The advantage of using the automatic dataset distribution mechanism of Tarantella is that users can reason about their I/O pipeline without taking care of the details about how to distribute it.
Before starting the training, the model is compiled using a standard Keras optimizer and loss.
model.compile('optimizer' : tf.keras.optimizers.SGD(learning_rate=lr_schedule, momentum=0.9),
'loss' : tf.keras.losses.SparseCategoricalCrossentropy(),
'metrics' : [tf.keras.metrics.SparseCategoricalAccuracy()])

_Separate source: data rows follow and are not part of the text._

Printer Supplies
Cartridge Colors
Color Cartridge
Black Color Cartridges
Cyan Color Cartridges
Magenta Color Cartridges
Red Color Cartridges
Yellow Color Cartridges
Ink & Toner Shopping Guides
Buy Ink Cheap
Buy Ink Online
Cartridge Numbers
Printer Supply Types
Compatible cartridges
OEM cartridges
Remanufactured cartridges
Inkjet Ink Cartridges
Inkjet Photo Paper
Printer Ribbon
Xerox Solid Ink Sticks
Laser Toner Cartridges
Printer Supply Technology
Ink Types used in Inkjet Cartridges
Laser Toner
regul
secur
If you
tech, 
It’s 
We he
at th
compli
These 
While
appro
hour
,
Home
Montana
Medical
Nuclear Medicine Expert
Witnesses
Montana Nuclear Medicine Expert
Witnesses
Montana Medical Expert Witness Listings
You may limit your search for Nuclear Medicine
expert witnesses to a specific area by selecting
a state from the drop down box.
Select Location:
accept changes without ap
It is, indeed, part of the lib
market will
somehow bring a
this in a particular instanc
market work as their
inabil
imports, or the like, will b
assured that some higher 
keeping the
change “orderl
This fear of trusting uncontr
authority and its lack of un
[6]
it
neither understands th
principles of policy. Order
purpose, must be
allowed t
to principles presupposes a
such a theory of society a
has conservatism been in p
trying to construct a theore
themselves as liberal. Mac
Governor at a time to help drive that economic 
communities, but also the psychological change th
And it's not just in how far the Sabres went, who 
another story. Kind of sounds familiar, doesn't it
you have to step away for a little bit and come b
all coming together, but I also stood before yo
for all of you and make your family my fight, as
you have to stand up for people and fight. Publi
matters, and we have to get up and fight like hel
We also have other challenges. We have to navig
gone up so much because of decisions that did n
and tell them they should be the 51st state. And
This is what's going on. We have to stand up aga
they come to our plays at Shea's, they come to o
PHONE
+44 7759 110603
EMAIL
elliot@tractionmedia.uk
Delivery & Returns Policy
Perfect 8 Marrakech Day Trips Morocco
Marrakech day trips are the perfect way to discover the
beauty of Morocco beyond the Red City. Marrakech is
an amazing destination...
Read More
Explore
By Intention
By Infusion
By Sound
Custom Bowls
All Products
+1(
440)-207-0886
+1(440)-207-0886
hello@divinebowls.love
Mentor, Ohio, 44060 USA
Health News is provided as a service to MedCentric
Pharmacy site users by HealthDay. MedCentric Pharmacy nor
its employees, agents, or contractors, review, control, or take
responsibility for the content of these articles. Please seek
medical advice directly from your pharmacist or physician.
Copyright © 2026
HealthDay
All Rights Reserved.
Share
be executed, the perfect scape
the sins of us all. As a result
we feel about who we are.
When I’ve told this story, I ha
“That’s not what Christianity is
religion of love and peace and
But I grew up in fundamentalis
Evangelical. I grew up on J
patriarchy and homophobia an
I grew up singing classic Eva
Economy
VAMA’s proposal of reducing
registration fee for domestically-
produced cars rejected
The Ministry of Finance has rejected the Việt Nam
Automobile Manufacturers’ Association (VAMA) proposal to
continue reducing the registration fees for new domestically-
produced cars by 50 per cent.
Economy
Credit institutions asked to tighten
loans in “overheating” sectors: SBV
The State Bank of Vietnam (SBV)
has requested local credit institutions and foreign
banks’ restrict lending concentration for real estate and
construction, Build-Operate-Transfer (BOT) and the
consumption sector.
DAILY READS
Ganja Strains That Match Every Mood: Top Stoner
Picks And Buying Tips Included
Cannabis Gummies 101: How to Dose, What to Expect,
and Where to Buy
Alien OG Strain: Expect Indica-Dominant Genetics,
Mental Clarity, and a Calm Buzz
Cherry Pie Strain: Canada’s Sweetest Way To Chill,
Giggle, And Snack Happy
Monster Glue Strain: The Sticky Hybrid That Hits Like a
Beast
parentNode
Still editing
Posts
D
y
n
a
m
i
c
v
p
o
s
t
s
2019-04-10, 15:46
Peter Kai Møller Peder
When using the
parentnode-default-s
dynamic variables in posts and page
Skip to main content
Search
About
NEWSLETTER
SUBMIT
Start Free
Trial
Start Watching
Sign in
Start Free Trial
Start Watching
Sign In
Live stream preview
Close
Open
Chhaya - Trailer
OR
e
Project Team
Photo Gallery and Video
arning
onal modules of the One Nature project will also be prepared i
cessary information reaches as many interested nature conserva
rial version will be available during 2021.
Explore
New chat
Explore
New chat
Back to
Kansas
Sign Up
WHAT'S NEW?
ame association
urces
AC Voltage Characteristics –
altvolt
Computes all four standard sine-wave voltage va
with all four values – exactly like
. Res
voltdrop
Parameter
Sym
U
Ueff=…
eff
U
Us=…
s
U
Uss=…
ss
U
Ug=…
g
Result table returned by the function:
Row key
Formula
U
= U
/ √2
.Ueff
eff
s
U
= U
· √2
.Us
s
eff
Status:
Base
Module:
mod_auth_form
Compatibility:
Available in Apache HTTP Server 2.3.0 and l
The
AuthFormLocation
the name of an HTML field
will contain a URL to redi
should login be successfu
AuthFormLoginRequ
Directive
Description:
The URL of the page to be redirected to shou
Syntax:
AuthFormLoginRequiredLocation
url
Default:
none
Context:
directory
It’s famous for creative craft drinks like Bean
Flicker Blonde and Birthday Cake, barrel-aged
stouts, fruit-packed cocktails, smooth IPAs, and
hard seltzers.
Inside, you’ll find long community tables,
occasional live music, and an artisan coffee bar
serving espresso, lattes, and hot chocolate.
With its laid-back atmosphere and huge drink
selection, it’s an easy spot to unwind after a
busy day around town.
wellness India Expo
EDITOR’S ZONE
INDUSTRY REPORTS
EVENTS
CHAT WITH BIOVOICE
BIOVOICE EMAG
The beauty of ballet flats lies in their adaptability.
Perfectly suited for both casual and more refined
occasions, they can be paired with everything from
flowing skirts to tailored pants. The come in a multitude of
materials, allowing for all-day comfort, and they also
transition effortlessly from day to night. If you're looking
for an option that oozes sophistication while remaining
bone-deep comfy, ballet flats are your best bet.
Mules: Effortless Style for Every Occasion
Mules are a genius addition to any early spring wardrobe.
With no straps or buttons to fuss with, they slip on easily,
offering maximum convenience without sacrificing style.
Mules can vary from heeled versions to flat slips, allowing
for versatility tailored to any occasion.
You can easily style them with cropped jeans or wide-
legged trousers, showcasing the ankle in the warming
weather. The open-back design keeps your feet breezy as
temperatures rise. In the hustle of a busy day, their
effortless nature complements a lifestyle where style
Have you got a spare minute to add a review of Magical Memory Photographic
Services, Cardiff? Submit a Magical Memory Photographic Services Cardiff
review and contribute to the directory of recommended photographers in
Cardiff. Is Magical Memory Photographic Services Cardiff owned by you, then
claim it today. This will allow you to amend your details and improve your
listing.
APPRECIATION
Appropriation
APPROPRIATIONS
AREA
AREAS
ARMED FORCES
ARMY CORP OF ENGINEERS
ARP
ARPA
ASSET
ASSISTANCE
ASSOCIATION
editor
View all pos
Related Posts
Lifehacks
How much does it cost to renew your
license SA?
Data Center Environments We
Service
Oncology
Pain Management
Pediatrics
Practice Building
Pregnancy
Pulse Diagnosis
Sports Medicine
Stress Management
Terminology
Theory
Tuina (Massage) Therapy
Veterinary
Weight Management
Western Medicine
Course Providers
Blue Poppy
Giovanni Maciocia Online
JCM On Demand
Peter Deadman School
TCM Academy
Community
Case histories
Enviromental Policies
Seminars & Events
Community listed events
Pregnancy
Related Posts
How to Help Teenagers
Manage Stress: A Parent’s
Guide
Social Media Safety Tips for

We provide flags to enable the most commonly used Keras callbacks
, such as
the TensorBoard
profiler, which can simply be passed to the fit
function
of the Tarantella model.
callbacks.append(tf.keras.callbacks.TensorBoard(log_dir = flags_obj.model_dir,
profile_batch = 2))
There is no need for any further changes to proceed with distributed training:
history = model.fit(train_dataset,
validation_data = val_dataset,
validation_freq=args.val_freq,
epochs=args.train_epochs,
callbacks=callbacks,
verbose=args.verbose)
References
- Goyal
Goyal, Priya, et al. “Accurate, Large Minibatch SGD: Training ImageNet in 1 Hour.” arXiv preprint arXiv:1706.02677 (2017).
- He
He, Kaiming, et al. “Deep residual learning for image recognition.” Proceedings of the IEEE conference on computer vision and pattern recognition. arXiv preprint arXiv:1512.03385 (2016).